--- Exercise brief ---
If a line in the listing carries the word "this", return a copy of that line.

--- Information provided ---

+===+

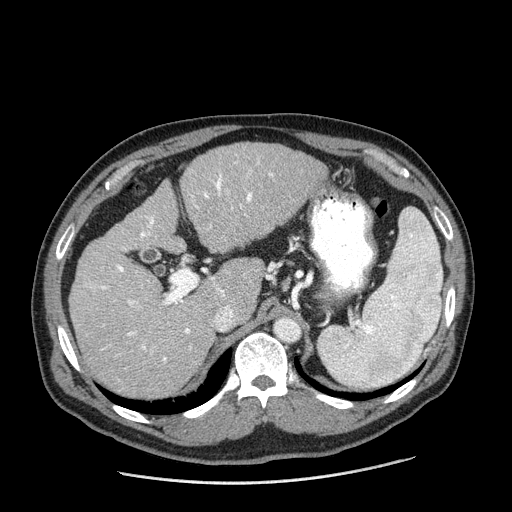
Contrast-enhanced abdominal CT (liver protocol), one axial slice; position 121 of 198 along the scan axis; one of 2 acquisitions stored at this slice position; soft-tissue window (W 400 / L 40 HU); 2.5 mm slice thickness; 512 × 512 image matrix, field of view 400 × 400 mm. From the clinical record (not read from this slice): diagnosis: hepatocellular carcinoma (patient treated with transarterial chemoembolisation; whether this scan precedes or follows treatment is not stated here); TNM stage (as recorded): Stage-II; Child-Pugh class: A; tumour differentiation: moderately differentiated; tumour nodularity: multinodular.
Outlined on this slice (semi-automatically segmented with operator editing):
- liver parenchyma outside the tumour (the mass and vessels are separate outlines, so this box may not span the whole liver): bounding box (x1, y1, x2, y2) in pixels: (68, 142, 328, 398)
- portal vein: (100, 161, 273, 361)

+===+

--- Task answer ---
Contrast-enhanced abdominal CT (liver protocol), one axial slice; position 121 of 198 along the scan axis; one of 2 acquisitions stored at this slice position; soft-tissue window (W 400 / L 40 HU); 2.5 mm slice thickness; 512 × 512 image matrix, field of view 400 × 400 mm. From the clinical record (not read from this slice): diagnosis: hepatocellular carcinoma (patient treated with transarterial chemoembolisation; whether this scan precedes or follows treatment is not stated here); TNM stage (as recorded): Stage-II; Child-Pugh class: A; tumour differentiation: moderately differentiated; tumour nodularity: multinodular.
Outlined on this slice (semi-automatically segmented with operator editing):
- liver parenchyma outside the tumour (the mass and vessels are separate outlines, so this box may not span the whole liver): bounding box (x1, y1, x2, y2) in pixels: (68, 142, 328, 398)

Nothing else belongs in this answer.